Wenisch dit que des entreprises comme Intel, qui dominent le marché des puces pour serveurs, et leurs plus gros clients devront faire preuve de créativité. Les autres moyens d'obtenir plus de puissance de calcul consistent à travailler plus dur pour améliorer la conception des puces et à rendre les puces spécialisées pour accélérer des algorithmes cruciaux particuliers.
La forte demande de silicium adapté à l'algèbre, qui est cruciale pour une puissante technique d'apprentissage automatique appelée apprentissage en profondeur, semble inévitable, par exemple. La société de puces graphiques Nvidia et plusieurs startups vont déjà dans cette direction (voir Une puce de 2 milliards de dollars pour accélérer l'intelligence artificielle).
Microsoft et Intel travaillent également sur l'idée d'exécuter du code sur des puces reconfigurables appelées FPGA pour une plus grande efficacité (voir Microsoft dit que les puces reprogrammables rendront l'IA plus intelligente). Intel a dépensé près de 17 milliards de dollars pour acquérir le principal fabricant de FPGA Altera l'année dernière et adapte sa technologie aux centres de données.

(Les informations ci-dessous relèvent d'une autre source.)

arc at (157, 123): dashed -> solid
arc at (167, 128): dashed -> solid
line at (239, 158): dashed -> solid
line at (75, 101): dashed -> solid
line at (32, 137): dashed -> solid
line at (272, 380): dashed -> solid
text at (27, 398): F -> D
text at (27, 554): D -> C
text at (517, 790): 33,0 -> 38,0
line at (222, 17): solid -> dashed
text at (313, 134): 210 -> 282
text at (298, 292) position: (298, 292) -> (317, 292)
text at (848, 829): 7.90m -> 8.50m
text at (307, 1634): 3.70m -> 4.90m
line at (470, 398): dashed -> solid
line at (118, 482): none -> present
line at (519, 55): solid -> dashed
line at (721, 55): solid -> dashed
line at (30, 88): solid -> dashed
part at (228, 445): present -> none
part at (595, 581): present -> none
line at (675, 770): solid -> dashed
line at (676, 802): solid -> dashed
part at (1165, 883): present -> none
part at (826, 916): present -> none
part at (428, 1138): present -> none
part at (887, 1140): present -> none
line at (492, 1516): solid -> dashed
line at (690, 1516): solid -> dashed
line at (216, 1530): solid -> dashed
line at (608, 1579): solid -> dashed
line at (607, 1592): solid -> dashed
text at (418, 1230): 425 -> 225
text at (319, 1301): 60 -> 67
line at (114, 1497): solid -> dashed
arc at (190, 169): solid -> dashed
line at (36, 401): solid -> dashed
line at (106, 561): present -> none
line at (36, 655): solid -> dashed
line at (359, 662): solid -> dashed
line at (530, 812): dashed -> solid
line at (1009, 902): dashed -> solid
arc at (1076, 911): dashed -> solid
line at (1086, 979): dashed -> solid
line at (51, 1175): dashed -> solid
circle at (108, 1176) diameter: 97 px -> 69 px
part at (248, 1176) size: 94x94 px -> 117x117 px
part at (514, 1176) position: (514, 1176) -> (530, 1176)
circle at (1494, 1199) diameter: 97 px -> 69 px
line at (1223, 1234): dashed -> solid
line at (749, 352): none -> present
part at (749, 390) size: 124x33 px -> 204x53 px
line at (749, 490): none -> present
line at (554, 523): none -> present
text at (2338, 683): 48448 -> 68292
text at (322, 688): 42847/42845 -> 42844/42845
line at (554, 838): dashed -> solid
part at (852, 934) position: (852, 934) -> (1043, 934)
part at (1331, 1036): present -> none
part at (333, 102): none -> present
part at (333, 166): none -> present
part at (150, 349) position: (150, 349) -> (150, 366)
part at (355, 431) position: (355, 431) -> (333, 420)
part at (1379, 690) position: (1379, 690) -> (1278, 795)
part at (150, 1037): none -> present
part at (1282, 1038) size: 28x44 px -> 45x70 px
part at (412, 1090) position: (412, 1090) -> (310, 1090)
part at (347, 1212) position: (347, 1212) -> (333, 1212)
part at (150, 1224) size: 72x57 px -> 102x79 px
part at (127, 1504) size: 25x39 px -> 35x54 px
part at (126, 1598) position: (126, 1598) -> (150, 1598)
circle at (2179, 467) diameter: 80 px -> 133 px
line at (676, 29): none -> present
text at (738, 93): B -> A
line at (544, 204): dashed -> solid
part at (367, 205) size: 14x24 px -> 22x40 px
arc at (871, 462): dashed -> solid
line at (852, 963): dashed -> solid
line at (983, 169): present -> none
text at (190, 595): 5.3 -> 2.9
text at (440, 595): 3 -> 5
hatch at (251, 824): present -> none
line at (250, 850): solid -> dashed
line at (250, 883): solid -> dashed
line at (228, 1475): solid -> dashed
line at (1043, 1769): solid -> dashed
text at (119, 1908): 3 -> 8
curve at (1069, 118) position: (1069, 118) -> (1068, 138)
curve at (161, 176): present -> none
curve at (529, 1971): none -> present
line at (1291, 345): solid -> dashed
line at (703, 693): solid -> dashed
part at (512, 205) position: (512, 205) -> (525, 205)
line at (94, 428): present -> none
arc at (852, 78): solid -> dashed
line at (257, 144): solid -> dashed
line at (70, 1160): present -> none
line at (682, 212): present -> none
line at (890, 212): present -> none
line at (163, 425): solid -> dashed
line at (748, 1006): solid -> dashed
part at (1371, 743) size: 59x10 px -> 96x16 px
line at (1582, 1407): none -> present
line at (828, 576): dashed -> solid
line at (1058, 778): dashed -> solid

Horst-Simon , directeur adjoint du Lawrence Berkeley National Laboratory, affirme que les machines à calculer les plus puissantes du monde semblent déjà ressentir les effets de la fin des temps de la loi de Moore. Les meilleurs supercalculateurs du monde ne s'améliorent pas au même rythme qu'avant.
Au cours des trois dernières années, nous avons assisté à une sorte de stagnation, explique Simon. C'est une mauvaise nouvelle pour les programmes de recherche reposant sur des superordinateurs, tels que les efforts pour comprendre le changement climatique, développer de nouveaux matériaux pour les batteries et les supraconducteurs et améliorer la conception des médicaments.
Simon affirme que le plateau à venir de la densité des transistors suscitera davantage d'intérêt pour la refonte de l'architecture de base des ordinateurs parmi les concepteurs de supercalculateurs et de centres de données. Se débarrasser de certaines caractéristiques de conception datant des années 1940 pourrait débloquer d'énormes gains d'efficacité (voir Machine Dreams ). Pourtant, en tirer parti nécessiterait de repenser la conception de nombreux types de logiciels et obligerait les programmeurs à changer leurs habitudes.
Quel que soit le type d'ordinateur qui vous intéresse, la question clé est de savoir si les voies créatives laissées ouvertes aux entreprises informatiques peuvent fournir des avantages similaires à la loi de Moore après sa fin, dit Neil Thompson , professeur adjoint à la MIT Sloan School. Nous savons que ces autres choses sont importantes, mais la question est, sont-elles de la même ampleur ? il dit.
L'une des raisons de penser qu'ils ne le seront peut-être pas est que les entreprises devront travailler ensemble de manière nouvelle et compliquée, sans le battement de cœur commun qui servait à synchroniser les plans de produits et de R&D de l'industrie.
L'un des plus grands avantages de la loi de Moore est en tant que dispositif de coordination, dit Thompson. Je sais que dans deux ans, nous pourrons compter sur cette puissance et que je pourrai développer cette fonctionnalité - et si vous êtes Intel, vous savez que des gens développent pour cela et qu'il y aura un marché pour une nouvelle puce.
Sans cette musique commune sur laquelle danser, les progrès de la puissance informatique qui profitent à toutes sortes d'entreprises, et pas seulement à celles qui ont mutuellement de fortes incitations à collaborer, pourraient être moins courants.